Le ministère de l'Intérieur a aussi assuré qu'Ansar Ashariaa était bien lié au groupe armé traqué depuis décembre au mont Chaambi à la frontière algérienne et à Al-Qaïda au Maghreb islamique (Aqmi).

Selon le ministère, Abou Iyadh ainsi que les tueurs présumés des opposants Chokri Belaïd et Mohamed Brahmi, Kamel Gadhgadhi et le Franco-Tunisien Boubakeur El Hakim, sont tous allés à Chaambi, où les combattants islamistes ont tué une quinzaine de soldats ces derniers mois.  

Le Premier ministre Ali Larayedh avait annoncé mardi que Ansar Ashariaa, longtemps toléré par le parti islamiste Ennahda au pouvoir, était désormais considéré comme un groupe terroriste lié à Aqmi.

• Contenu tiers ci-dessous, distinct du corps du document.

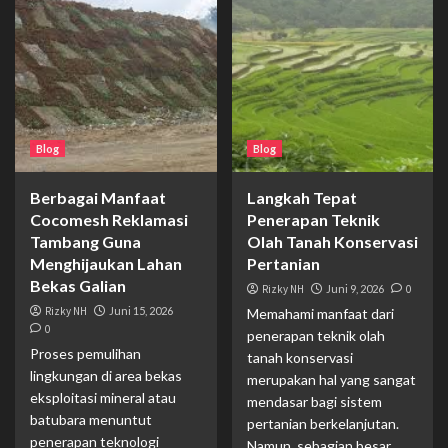
Blog
Blog
Berbagai Manfaat
Langkah Tepat
Cocomesh Reklamasi
Penerapan Teknik
Tambang Guna
Olah Tanah Konservasi
Menghijaukan Lahan
Pertanian
Bekas Galian
Rizky NH
Juni 9, 2026
0
Rizky NH
Juni 15, 2026
Memahami manfaat dari
0
penerapan teknik olah
Proses pemulihan
tanah konservasi
lingkungan di area bekas
merupakan hal yang sangat
eksploitasi mineral atau
mendasar bagi sistem
batubara menuntut
pertanian berkelanjutan.
penerapan teknologi
Namun, sebagian besar...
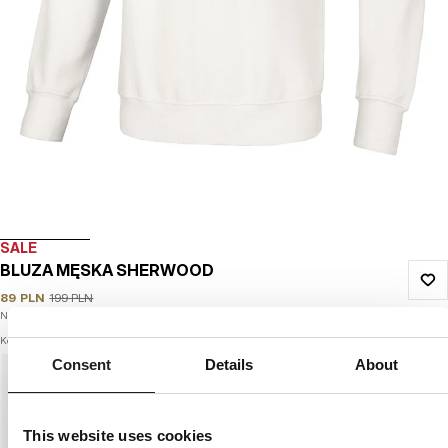
SALE
BLUZA MĘSKA SHERWOOD
89
PLN
199
PLN
Najniższa cena w okresie ostatnich 30 dni:
89
PLN
Kolor: off white
Consent
Details
About
This website uses cookies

"La classification d'Ansar Ashariaa comme organisation terroriste signifie que ses activités, l'appartenance (au groupe), son financement constituent un crime", a souligné M. Ben Jeddou.  

Selon la police, cette organisation est responsable des assassinats de M. Belaïd en février et du député Brahmi en août.

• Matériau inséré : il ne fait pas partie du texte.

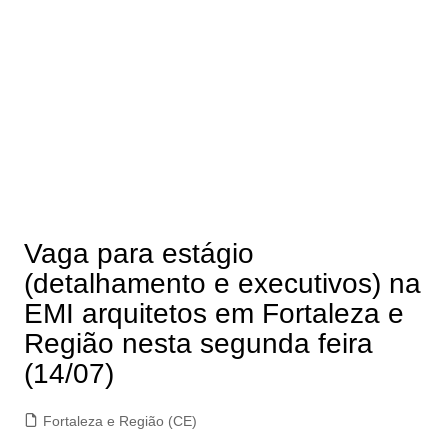
Vaga para estágio
(detalhamento e executivos) na
EMI arquitetos em Fortaleza e
Região nesta segunda feira
(14/07)
Fortaleza e Região (CE)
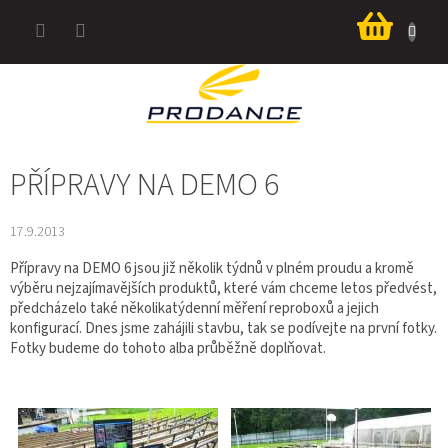
Přejít
Nákup
na
košík
obsah
PŘÍPRAVY NA DEMO 6
17.9.2013
Přípravy na DEMO 6 jsou již několik týdnů v plném proudu a kromě
výběru nejzajímavějších produktů, které vám chceme letos předvést,
předcházelo také několikatýdenní měření reproboxů a jejich
konfigurací. Dnes jsme zahájili stavbu, tak se podívejte na první fotky.
Fotky budeme do tohoto alba průběžně doplňovat.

L'assassinat de M. Belaïd avait entraîné la chute d'un premier gouvernement dirigé par Ennahda. Celui de M. Brahmi a provoqué une profonde crise politique toujours en cours, l'opposition réclamant la mise en place sans délai d'un cabinet apolitique, ce que les islamistes refusent.

La Tunisie est paralysée sur le plan institutionnel, deux ans et demi après la révolution de janvier 2011, faute de consensus sur la future Constitution et sur une loi électorale permettant l'organisation d'un scrutin.

Partisans et détracteurs du pouvoir n'ont pour le moment signalé aucune percée vers une sortie de crise.

Le chef d'Ansar Ashariaa, Abou Iyadh, de son vrai nom Saif Allah Bin Hussein, est en fuite depuis septembre 2012 et l'attaque de l'ambassade américaine à Tunis.

Avant son emprisonnement (2003-2011) sous M. Ben Ali, il était l'un des chefs du Groupe Combattant Tunisien en Afghanistan, la cellule d'Al-Qaïda qui avait organisé l'attentat suicide ayant coûté la vie deux jours avant les attentats du 11 septembre 2001 au commandant Massoud, le chef de la résistance aux talibans.